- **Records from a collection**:
════
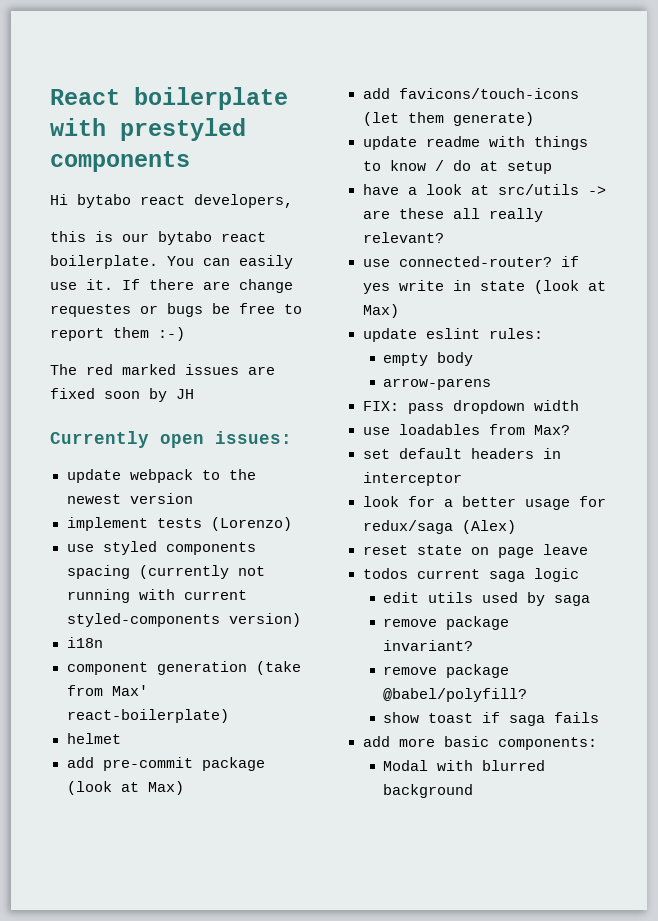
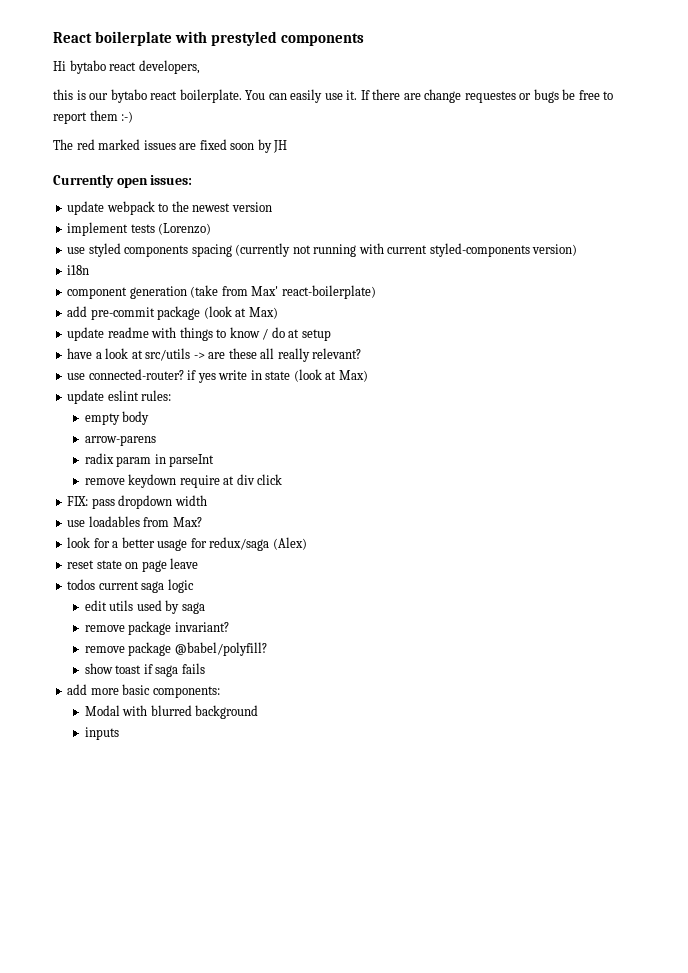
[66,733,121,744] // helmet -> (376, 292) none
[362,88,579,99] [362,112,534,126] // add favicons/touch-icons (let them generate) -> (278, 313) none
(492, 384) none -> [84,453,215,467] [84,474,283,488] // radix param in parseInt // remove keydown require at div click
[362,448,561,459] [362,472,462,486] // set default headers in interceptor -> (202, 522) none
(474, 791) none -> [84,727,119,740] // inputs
════
- **Task details**: Only the line with "(492, 384) none" and those preceding it, back to the first line of the entries, should be repeated exactly, without pictures.

- **Finished exercise**:
[66,733,121,744] // helmet -> (376, 292) none
[362,88,579,99] [362,112,534,126] // add favicons/touch-icons (let them generate) -> (278, 313) none
(492, 384) none -> [84,453,215,467] [84,474,283,488] // radix param in parseInt // remove keydown require at div click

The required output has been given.